Jean Senate Bill 24 is ready. I have a motion and a second. Any discussion? All in favor say aye. Any opposed. It is adopted.
Anderson On Page Eight in the Senate packet still.
Jean Page 8.
Anderson Senate Bill 49 Workforce Services.
Jean Workforce Services is ready. I have a motion and a second. Any discussion? All in favor say aye. Any opposed? It is adopted.
Anderson On Page 13
Jean Going to Page 13.
Anderson Senate Bill 66. This is the approved claims bill to pay claims that were approved by the Claims Commission.
Jean Claims Bill. We have a motion and a second. Any discussion? All in favor say aye. Any opposed. That’s it. Members, we have Special Language upon adjournment of both chambers this afternoon. Personnel’s meeting 7:30 or 8:00 in the morning? 7:30. Personnel’s meeting at 7:30. And we’re not coming in here till 10:00 tomorrow morning instead of 9. And I’m going to let my colleague get on to some y’all about these holds we’ve got out there. We need to get out next week. We’ve got to get these holds worked through.

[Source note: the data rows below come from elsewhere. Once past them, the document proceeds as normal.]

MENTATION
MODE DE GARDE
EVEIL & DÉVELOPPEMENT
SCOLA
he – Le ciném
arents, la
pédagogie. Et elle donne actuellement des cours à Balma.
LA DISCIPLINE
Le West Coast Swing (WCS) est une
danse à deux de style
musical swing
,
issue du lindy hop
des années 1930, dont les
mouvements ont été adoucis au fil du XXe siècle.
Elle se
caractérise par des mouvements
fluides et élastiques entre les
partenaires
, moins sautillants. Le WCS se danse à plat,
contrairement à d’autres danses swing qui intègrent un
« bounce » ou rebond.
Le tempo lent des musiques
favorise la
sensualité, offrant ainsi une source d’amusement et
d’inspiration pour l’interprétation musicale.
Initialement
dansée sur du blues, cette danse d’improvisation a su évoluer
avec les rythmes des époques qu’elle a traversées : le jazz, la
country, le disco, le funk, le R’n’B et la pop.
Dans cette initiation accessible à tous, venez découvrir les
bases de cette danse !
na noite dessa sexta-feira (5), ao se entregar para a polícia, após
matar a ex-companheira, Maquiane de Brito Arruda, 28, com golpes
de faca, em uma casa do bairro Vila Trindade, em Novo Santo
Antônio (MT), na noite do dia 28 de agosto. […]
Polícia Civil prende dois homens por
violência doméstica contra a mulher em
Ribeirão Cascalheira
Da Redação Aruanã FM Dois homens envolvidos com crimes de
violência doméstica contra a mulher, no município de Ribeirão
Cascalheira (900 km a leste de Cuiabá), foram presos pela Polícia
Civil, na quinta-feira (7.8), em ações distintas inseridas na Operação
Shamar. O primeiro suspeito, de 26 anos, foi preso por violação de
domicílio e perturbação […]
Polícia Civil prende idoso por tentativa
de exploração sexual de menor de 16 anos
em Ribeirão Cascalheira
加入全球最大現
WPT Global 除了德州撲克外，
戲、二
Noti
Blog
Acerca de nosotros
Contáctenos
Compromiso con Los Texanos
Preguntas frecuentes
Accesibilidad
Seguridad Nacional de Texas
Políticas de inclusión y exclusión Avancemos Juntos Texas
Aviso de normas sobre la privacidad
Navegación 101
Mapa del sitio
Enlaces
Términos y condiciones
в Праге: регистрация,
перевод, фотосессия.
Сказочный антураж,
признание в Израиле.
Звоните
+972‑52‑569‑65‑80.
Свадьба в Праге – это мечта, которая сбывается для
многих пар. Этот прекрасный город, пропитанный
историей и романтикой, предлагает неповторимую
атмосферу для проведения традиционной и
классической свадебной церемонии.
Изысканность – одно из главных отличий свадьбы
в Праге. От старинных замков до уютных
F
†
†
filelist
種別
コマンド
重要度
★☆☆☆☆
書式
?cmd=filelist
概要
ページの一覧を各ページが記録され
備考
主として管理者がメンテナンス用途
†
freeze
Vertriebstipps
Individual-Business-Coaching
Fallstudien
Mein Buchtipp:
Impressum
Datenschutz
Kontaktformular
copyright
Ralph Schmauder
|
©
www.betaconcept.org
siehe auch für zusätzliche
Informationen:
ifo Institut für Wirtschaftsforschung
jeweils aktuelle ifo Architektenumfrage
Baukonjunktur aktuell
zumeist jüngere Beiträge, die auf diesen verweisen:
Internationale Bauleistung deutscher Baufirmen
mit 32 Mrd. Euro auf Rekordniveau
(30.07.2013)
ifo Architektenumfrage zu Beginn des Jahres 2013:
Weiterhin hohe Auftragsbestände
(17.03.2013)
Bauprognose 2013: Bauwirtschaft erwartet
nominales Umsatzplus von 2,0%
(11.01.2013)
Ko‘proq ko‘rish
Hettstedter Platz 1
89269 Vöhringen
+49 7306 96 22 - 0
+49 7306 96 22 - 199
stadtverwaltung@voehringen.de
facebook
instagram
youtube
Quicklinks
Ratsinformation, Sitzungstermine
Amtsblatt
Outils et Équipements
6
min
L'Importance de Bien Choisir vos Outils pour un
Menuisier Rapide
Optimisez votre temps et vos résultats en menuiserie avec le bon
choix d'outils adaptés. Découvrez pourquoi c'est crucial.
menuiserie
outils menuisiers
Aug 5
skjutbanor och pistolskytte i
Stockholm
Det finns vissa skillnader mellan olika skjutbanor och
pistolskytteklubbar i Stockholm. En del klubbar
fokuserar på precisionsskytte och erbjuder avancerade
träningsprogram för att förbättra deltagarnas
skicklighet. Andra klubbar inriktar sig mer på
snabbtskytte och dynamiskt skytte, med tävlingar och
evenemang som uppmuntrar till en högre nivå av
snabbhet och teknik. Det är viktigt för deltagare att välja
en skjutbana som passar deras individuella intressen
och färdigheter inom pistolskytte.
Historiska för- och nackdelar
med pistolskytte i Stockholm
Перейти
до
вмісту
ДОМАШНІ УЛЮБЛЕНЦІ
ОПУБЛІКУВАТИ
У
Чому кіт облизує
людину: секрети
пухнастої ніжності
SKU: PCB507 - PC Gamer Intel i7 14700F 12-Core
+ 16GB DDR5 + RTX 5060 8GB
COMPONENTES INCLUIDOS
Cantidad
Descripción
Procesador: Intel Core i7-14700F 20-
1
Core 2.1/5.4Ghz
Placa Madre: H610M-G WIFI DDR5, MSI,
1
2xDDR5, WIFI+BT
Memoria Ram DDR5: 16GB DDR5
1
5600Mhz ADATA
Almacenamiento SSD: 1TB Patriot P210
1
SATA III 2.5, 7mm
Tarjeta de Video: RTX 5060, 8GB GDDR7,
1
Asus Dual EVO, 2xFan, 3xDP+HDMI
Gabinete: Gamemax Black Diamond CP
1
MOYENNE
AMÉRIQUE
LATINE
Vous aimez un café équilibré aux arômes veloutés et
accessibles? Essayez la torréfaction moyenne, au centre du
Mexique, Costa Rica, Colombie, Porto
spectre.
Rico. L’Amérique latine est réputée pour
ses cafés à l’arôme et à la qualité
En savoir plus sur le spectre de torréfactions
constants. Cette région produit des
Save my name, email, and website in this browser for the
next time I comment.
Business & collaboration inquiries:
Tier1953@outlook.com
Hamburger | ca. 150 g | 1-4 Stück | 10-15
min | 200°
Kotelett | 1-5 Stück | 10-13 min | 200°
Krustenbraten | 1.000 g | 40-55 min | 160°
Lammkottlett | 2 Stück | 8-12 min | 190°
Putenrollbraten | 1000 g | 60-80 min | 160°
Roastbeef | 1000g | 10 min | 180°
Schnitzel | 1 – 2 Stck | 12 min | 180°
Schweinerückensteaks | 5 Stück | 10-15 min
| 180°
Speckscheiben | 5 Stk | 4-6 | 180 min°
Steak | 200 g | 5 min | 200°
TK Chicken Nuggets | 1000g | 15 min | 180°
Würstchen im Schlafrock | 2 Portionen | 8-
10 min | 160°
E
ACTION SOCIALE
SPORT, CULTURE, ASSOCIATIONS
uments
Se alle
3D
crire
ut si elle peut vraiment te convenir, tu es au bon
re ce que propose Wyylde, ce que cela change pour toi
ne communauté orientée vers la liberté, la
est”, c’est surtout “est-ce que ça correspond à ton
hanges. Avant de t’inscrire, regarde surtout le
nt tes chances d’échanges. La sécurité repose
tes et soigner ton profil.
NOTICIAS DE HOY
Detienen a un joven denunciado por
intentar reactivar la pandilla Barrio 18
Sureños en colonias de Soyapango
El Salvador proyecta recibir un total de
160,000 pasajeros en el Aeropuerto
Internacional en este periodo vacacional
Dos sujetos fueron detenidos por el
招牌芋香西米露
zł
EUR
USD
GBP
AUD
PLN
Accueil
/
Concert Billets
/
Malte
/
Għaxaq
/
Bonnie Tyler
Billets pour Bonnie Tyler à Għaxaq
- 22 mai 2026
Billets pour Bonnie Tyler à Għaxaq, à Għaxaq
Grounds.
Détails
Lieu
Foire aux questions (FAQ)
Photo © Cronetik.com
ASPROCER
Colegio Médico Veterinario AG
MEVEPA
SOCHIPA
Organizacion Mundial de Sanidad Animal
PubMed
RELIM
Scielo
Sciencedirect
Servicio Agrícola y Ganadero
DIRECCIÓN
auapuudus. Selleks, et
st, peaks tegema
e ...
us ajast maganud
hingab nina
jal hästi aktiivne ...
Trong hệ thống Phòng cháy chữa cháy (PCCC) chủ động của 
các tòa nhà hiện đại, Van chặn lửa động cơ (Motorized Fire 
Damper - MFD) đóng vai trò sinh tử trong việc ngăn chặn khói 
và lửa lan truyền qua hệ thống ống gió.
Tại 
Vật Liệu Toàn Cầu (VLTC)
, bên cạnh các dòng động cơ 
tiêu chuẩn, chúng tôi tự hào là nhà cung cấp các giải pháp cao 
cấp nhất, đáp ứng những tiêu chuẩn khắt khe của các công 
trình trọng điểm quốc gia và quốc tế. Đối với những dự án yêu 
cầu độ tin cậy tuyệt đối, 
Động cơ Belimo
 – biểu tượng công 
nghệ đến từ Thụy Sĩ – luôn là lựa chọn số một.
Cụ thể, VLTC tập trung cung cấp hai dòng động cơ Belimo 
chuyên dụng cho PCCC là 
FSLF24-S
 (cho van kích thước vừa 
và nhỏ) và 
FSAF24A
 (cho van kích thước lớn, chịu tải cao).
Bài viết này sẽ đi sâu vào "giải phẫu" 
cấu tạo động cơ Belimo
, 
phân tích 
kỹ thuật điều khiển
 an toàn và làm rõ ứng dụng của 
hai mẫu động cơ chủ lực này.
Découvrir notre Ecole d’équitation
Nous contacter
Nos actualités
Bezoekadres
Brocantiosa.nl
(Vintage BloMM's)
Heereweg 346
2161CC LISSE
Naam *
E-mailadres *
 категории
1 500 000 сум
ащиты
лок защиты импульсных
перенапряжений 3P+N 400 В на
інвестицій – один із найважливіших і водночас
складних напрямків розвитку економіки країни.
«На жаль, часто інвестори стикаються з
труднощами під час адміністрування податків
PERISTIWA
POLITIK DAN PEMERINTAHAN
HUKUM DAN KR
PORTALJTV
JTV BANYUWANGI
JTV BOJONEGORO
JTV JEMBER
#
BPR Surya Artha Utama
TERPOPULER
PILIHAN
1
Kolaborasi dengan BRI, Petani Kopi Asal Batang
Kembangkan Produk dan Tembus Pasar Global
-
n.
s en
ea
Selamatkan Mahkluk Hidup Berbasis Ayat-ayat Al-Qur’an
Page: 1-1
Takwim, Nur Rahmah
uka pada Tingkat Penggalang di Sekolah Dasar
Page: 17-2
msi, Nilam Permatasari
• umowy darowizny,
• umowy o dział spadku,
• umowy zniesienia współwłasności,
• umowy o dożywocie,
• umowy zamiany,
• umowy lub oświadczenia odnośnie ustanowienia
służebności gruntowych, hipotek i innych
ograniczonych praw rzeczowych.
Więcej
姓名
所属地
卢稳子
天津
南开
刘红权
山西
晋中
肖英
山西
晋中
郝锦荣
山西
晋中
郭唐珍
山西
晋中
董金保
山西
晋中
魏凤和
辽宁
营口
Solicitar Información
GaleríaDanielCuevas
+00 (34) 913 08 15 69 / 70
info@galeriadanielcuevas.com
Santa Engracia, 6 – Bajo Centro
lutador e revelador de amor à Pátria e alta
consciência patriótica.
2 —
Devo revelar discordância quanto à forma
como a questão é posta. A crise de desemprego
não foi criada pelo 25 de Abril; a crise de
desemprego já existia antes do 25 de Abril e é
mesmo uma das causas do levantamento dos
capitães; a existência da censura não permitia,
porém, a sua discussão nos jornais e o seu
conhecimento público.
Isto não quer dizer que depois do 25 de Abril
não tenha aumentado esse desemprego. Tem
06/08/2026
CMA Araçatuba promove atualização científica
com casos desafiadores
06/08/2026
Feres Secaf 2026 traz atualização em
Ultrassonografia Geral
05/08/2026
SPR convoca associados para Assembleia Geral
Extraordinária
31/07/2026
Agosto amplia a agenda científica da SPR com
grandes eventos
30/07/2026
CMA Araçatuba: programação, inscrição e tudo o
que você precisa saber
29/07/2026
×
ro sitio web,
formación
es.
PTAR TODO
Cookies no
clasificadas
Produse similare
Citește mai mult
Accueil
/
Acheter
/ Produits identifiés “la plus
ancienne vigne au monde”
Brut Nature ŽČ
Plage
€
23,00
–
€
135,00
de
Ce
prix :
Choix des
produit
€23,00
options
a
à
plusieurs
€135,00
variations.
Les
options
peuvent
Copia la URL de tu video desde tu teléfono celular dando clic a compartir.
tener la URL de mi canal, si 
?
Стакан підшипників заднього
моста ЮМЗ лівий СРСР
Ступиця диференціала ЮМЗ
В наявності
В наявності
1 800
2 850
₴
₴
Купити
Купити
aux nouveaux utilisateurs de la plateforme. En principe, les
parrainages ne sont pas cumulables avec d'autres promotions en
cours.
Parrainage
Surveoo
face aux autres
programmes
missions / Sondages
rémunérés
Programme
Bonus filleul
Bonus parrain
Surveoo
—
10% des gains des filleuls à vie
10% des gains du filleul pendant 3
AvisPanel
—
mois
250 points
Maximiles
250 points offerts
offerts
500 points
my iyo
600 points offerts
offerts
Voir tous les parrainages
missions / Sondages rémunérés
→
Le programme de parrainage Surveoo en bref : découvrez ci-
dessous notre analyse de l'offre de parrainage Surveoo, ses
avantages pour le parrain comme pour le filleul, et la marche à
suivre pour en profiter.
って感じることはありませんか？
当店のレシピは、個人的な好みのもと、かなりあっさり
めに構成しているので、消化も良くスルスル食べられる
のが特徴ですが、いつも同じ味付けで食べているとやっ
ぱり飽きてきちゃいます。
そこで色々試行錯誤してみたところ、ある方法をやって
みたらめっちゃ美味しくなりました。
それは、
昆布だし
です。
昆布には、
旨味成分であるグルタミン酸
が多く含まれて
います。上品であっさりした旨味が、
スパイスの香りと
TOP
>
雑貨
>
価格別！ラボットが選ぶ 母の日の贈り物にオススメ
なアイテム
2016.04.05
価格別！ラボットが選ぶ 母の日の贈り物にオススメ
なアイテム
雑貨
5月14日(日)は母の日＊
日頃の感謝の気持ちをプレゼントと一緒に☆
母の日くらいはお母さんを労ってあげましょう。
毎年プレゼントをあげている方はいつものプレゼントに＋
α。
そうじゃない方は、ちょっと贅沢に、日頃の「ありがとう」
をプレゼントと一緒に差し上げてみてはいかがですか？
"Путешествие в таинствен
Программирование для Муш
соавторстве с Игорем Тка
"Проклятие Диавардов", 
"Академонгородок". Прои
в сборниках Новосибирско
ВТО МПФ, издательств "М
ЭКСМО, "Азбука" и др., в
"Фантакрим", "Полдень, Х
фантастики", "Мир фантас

Dismang Alright, members, if you have a hold on a bill, it is time to wrap up whatever it is you’re doing with that bill. And so if you go through the list, if you have something, come back around, let staff know kind of what the status is because come next meeting, we’re going to start asking you what the intent of your hold is, what it’s for, what you’re going to do and what your plan is, so the rest of your members can understand what’s happening. Again, if you’ve got a hold, come talk to staff to get it released or you need to talk to the agency to get it settled. Thank you.
Jean Thank you, Mr. Chairman. People, we are adjourned. Appreciate the good work.